Les saccharures granulés sont obtenus par tamisation d’une pâte dure riche en sucre, suivie de dessiccation. Ils sont très fréquemment utilisés, surtout en pédiatrie, à cause de leur facilité d’administration.

Ils sont de meilleure conservation que les sirops ; d’où l’existence de nombreuses spécialités dites « granulés pour sirop », permettant d’obtenir un sirop par simple addition d’eau au moment de l’emploi.

On prépare également des granulés dits « effervescents », qui, par incorporation à sec d’acide citrique et de bicarbonate de sodium, fournissent au contact de l’eau un dégagement gazeux qui favorise la dissolution du médicament et donne une boisson de goût agréable.

Les spécialités et l’industrie pharmaceutiques

On peut faire remonter leur origine au xviiie s., où apparaissent de nombreux remèdes secrets lancés dans le public par une publicité à caractère commercial. Les spécialités sont des préparations pharmaceutiques, faites industriellement, réparties au niveau des officines et des pharmacies hospitalières, où elles sont dispensées sous un nom de fantaisie protégé par une marque ; leur composition est connue et obligatoirement indiquée sur le conditionnement extérieur.

La presque totalité des spécialités pharmaceutiques est constituée par des médicaments chimiques, synthétiques ou extractifs ; ceux-ci sont le fruit de la recherche pharmacologique, et les modifications apportées à une molécule donnée peuvent en modifier profondément les propriétés thérapeutiques.
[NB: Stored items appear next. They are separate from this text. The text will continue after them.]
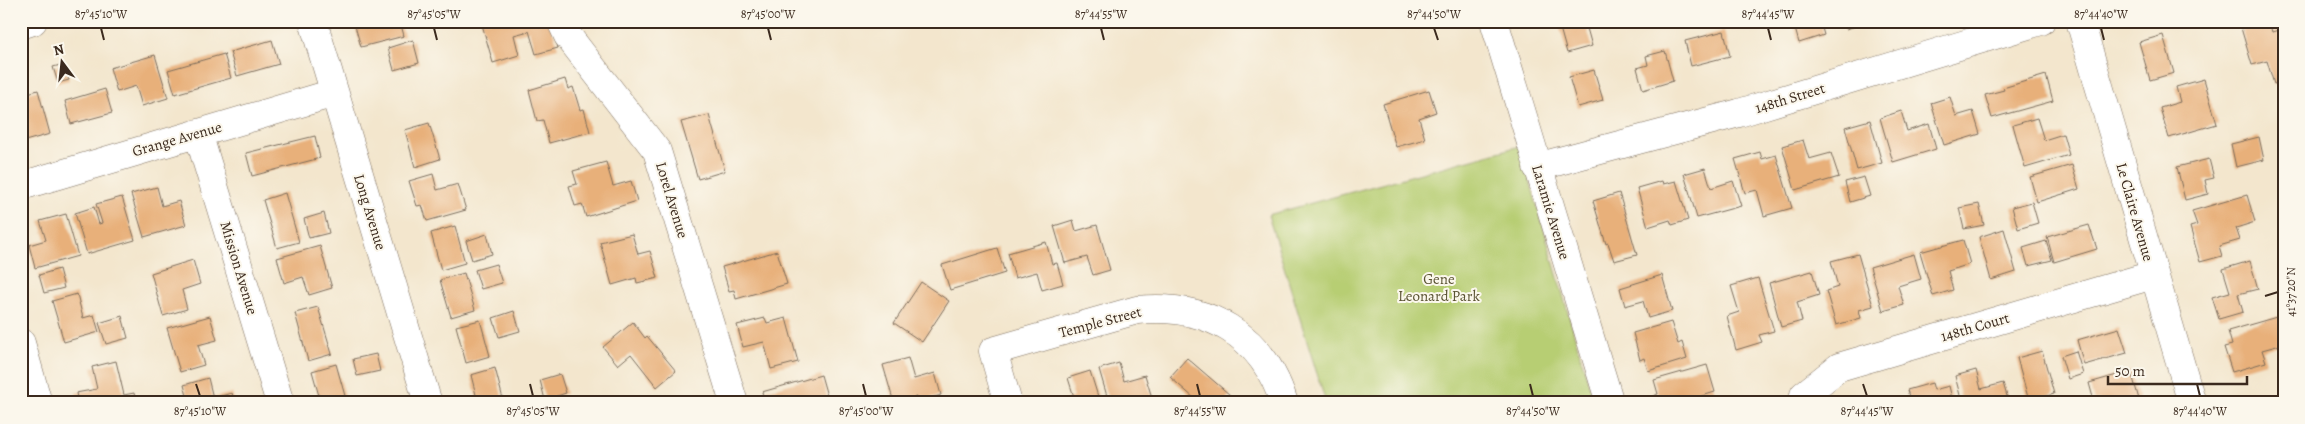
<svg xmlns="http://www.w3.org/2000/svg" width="2305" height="424" font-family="Alegreya,serif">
<rect width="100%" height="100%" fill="#fbf7ec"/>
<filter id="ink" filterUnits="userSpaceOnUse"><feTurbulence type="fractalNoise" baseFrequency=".02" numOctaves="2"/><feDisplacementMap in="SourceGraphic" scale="10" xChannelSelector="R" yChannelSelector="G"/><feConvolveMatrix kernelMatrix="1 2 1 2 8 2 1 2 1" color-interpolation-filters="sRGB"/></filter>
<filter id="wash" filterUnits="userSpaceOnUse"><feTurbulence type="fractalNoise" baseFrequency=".0096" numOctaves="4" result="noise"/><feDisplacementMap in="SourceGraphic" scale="20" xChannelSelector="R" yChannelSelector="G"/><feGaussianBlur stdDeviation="1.12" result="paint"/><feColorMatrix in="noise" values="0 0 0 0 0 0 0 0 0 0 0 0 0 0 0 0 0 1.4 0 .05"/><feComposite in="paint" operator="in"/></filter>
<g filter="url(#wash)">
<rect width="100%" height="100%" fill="#f3e6cd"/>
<path fill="#b7ce73" stroke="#797c48" d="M1520,146L1594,403H1326L1268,215Z"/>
<g id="blocks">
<path fill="#e8b07a" d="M372,21H400L404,36L361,47L355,26Z
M481,21H550L558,48L536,54L529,31L514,35L519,55L493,63Z
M1558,21H1585L1592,46L1567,53Z
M1793,21H1835L1836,24L1822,28L1824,35L1799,43Z
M1844,21H1869V22L1846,29Z
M2264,21H2269L2272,32L2284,29V81L2274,84L2267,61L2252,65L2241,28Z
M1724,31L1730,56L1691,66L1685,41Z
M2163,35L2174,73L2150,80L2139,42Z
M272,40L279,64L237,76L230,52Z
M413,40L419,63L394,70L388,48Z
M1665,51L1673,81L1643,90L1637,68L1648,65L1646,56Z
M224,54L231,78L175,94L168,70Z
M155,55L168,98L142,106L136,86L117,92L110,68Z
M64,64L69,80L58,83L53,67Z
M1594,70L1603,100L1578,107L1569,77Z
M2046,75L2053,101L1992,118L1985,95L2004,90L2003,88Z
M565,79L568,89L573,87L580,110L584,109L590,132L549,143L543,120L537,121L529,90Z
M2204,79L2217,124L2169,138L2160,108L2180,102L2176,87Z
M105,89L112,113L71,124L65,101Z
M38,90L50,134L25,141L21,128V95Z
M1429,90L1436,112L1419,118L1425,139L1396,147L1383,104Z
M1950,97L1956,116L1973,111L1980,134L1944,145L1931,103Z
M1901,111L1907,131L1929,124L1936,149L1893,162L1880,118Z
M709,115L725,171L698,179L681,122Z
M2037,118L2044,140L2063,134L2069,155L2025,168L2013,125Z
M1870,120L1882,163L1857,170L1845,127Z
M429,123L440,159L415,167L405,130Z
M315,136L320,158L252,176L246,153Z
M2259,137L2264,160L2236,167L2231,144Z
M1803,140L1809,159L1831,153L1839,177L1795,190L1782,146Z
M1760,152L1762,159L1776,155L1792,208L1764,216L1757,190L1745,193L1735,159Z
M2209,159L2214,178L2205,180L2208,194L2185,200L2177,167Z
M606,162L613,186L631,181L637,201L586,217L582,204L575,206L569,186L577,184L573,171Z
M2072,165L2079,189L2037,202L2030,177Z
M1705,168L1711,188L1733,181L1741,206L1697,218L1684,174Z
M433,174L437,190L458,184L466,210L427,221L422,205L417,206L409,181Z
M1864,177L1870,196L1850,202L1845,182Z
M1662,181L1663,184L1676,181L1688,220L1672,225L1670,220L1648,227L1637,188Z
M157,187L162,206L179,201L186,225L144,237L131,194Z
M285,193L299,242L277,248L263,200Z
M1619,193L1637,255L1614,261L1608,243L1606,244L1593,201Z
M2247,195L2255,222L2236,228L2240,240L2219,246L2222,256L2200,262L2190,227L2197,225L2192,211Z
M122,197L135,240L87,254L75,213L94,207L99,224L102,223L96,204Z
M2032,202L2038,223L2018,229L2012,207Z
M1979,204L1984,225L1964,229L1959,208Z
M324,213L329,233L309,238L304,219Z
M66,214L78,256L35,268L29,245L46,240L40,221Z
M1073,220L1076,231L1097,225L1110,270L1093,275L1087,257L1065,263L1054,226Z
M2089,225L2097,249L2054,262L2047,237Z
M455,226L465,263L441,270L431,233Z
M2004,229L2016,272L1991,280L1979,237Z
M487,234L492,254L472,260L466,241Z
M632,234L638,254L650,251L658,278L637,283L636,278L612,285L600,242Z
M1963,240L1970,264L1948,271L1953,290L1933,296L1920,252Z
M2046,241L2052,260L2028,266L2023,248Z
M1046,242L1052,264L1057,263L1063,284L1042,290L1037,272L1015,278L1008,253Z
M320,246L332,288L309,295L303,277L284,283L277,258Z
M997,248L1005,273L950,290L942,265Z
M777,251L787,284L736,299L734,290L729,291L722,267Z
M1858,254L1873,306L1859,310L1861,318L1836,325L1826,291L1838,287L1831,261Z
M1914,254L1921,279L1898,286L1904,305L1883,311L1870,267Z
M193,260L200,284L182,290L187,309L163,316L151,273Z
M2250,261L2258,289L2238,294L2243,312L2219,319L2212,297L2230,292L2223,269Z
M496,264L502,283L481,289L475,270Z
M59,269L64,288L44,293L39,275Z
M1812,271L1819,295L1797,302L1802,321L1781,327L1769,283Z
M464,273L475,310L451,317L440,280Z
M1662,275L1672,311L1648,318L1643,301L1625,306L1620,288Z
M1758,278L1774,331L1759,335L1762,342L1736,350L1727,316L1739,312L1731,286Z
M921,282L949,301L922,342L894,323Z
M77,294L83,318L94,315L99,332L64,342L52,301Z
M318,307L332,354L308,361L295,313Z
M514,311L520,331L499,337L493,318Z
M122,316L128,338L106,344L99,323Z
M210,316L217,340L198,345L204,365L180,372L167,328Z
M2280,316L2284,329V344L2262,350L2266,362L2232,372L2224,347L2232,345L2228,331Z
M765,318L767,323L786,318L798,362L771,369L764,342L743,347L737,325Z
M480,320L490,356L466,363L456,326Z
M633,322L645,338L647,336L676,371L657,387L631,354L618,365L603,347Z
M1671,322L1678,344L1682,342L1687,359L1648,371L1644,358L1640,360L1633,333Z
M2119,328L2127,353L2084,365L2077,340Z
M2042,351L2054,394L2029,401L2017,358Z
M2076,351L2083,374L2068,379L2061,356Z
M376,354L380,371L357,376L353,359Z
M908,358L914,379L935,373L941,395L917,402L916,397L894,403L883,365Z
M1187,358L1230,395L1223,403H1191L1195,399L1170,377Z
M116,361L124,395L134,393L136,403H78L76,393L97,389L92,367Z
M1119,363L1124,381L1145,375L1153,401L1145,403H1109L1099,369Z
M336,364L347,403H321L312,371Z
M1707,365L1715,392L1689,400L1690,403H1653L1651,397L1658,394L1654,380Z
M495,368L504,403H478L471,375Z
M1976,370L1981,389L2003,383L2009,403H1962L1955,376Z
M1090,371L1100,403H1057L1074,397L1068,378Z
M2131,371L2140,403H2100L2099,400L2094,401L2089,383Z
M560,374L566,393L545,400L540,380Z
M821,375L829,403H765L762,392Z
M208,378L213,398L232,393L235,403H189L184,385Z
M1932,383L1934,390L1949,386L1953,403H1911L1907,390Z
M2275,395L2278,402L2284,400V403H2251Z"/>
</g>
</g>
<g filter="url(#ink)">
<use href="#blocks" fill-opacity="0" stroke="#7b6c5b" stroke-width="1"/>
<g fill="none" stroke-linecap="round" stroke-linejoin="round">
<g stroke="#7b6c5b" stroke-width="29">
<path id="minor" d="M313,21L428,403
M561,21L568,36L657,151L734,403
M1494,21L1610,403
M2080,21L2192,403
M198,133L280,403
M1537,167L1739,113L2041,21
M21,186L334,93
M21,343L38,403
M1804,395L1839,367L2153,275
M1008,403L993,351L1137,310C1207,303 1263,334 1284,403"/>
</g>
<g stroke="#7b6c5b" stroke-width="29">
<path id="major" d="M21,25L33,21"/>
</g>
<use href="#minor" stroke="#fff" stroke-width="28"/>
<use href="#major" stroke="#fff" stroke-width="28"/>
</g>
</g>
<path fill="none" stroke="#3b2a1e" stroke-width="2" d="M101,28L104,40M434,28L437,40M768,28L771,40M1101,28L1104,40M1434,28L1438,40M1768,28L1771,40M2101,28L2104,40M2265,296L2278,292M196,384L200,396M530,384L533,396M863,384L866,396M1197,384L1200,396M1530,384L1533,396M1863,384L1867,396M2197,384L2200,396"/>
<g text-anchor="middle" stroke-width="4" stroke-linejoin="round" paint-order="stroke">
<g font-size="15" fill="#3b2a1e" stroke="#fbf7ec">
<text transform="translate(1790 98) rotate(-17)" y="5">148th Street</text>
<text transform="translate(177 139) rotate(-16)" y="5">Grange Avenue</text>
<text transform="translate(672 200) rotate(73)" y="5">Lorel Avenue</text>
<text transform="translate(370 212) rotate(73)" y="5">Long Avenue</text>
<text transform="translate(1551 212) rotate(73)" y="5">Laramie Avenue</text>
<text transform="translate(2135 212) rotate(74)" y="5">Le Claire Avenue</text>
<text transform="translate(239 268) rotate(73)" y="5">Mission Avenue</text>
<text transform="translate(1100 322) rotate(-15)" y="5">Temple Street</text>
<text transform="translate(1975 327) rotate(-16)" y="5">148th Court</text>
</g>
<g font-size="15" fill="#5a5333" stroke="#fbf7ec">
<text x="1439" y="284">Gene<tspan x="1439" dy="17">Leonard Park</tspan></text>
</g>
</g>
<rect width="2305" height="424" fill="none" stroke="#fbf7ec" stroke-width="55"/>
<g transform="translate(62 62) rotate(345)" stroke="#fbf7ec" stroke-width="4" paint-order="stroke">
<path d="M0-4L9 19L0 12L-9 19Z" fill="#3b2a1e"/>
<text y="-8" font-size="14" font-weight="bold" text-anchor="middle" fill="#3b2a1e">N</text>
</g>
<path d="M2108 376v8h139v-8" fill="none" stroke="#3b2a1e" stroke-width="2.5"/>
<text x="2115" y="376" font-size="15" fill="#3b2a1e" stroke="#fbf7ec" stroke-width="4" paint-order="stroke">50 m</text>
<rect x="28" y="28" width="2250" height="368" fill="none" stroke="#3b2a1e" stroke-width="2"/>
<g font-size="12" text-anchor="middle" fill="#3b2a1e">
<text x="101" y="18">87°45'10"W</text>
<text x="434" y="18">87°45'05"W</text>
<text x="768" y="18">87°45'00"W</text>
<text x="1101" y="18">87°44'55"W</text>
<text x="1434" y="18">87°44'50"W</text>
<text x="1768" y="18">87°44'45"W</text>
<text x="2101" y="18">87°44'40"W</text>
<text transform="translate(2291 292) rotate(-90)" y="4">41°37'20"N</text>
<text x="200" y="415">87°45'10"W</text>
<text x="533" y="415">87°45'05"W</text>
<text x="866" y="415">87°45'00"W</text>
<text x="1200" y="415">87°44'55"W</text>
<text x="1533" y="415">87°44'50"W</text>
<text x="1867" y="415">87°44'45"W</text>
<text x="2200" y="415">87°44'40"W</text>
</g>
</svg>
C’est ainsi que la phénothiazine, utilisée à l’origine comme vermifuge, a donné naissance, grâce à l’addition d’une chaîne latérale sur son atome d’azote, à de nombreux médicaments doués de propriétés antihistaminiques, puis, après introduction d’un atome de chlore, à la très importante famille de tranquillisants dérivés de la chlorpromazine. C’est ainsi, également, que la benziodarone, dilatateur coronarien, s’est révélée un bon uricosique (éliminateur de l’acide urique).

Depuis 1920, on assiste à un important développement, aux dépens des médicaments magistraux, des médicaments spécialisés et des médicaments chimiques. La production, à l’origine de dimension artisanale (le laboratoire de production étant souvent accolé à une officine de pharmacie), s’est progressivement industrialisée. Depuis la fin de la Seconde Guerre mondiale, de nombreuses concentrations ont eu pour effet de ramener le nombre des laboratoires de fabrication de quelques milliers à quelques centaines, disposant des moyens de production, de contrôle et de recherche en rapport avec la demande de médicaments. La production de l’industrie pharmaceutique « se situe approximativement au même niveau que la construction aéronautique et l’industrie du caoutchouc ; son chiffre d’affaires représente environ 19 p. 100 du chiffre d’affaires total des industries chimiques ». L’industrie pharmaceutique française emploie plus de 51 000 personnes et se classe par son chiffre d’affaires à la quatrième place dans le monde, après les États-Unis, le Japon et l’Allemagne fédérale, juste avant la Grande-Bretagne. Elle emploie 9 p. 100 de son effectif et 8,25 p. 100 de son chiffre d’affaires hors taxes à la recherche, soit deux fois plus que la moyenne pour l’ensemble de l’industrie (3,65 p. 100).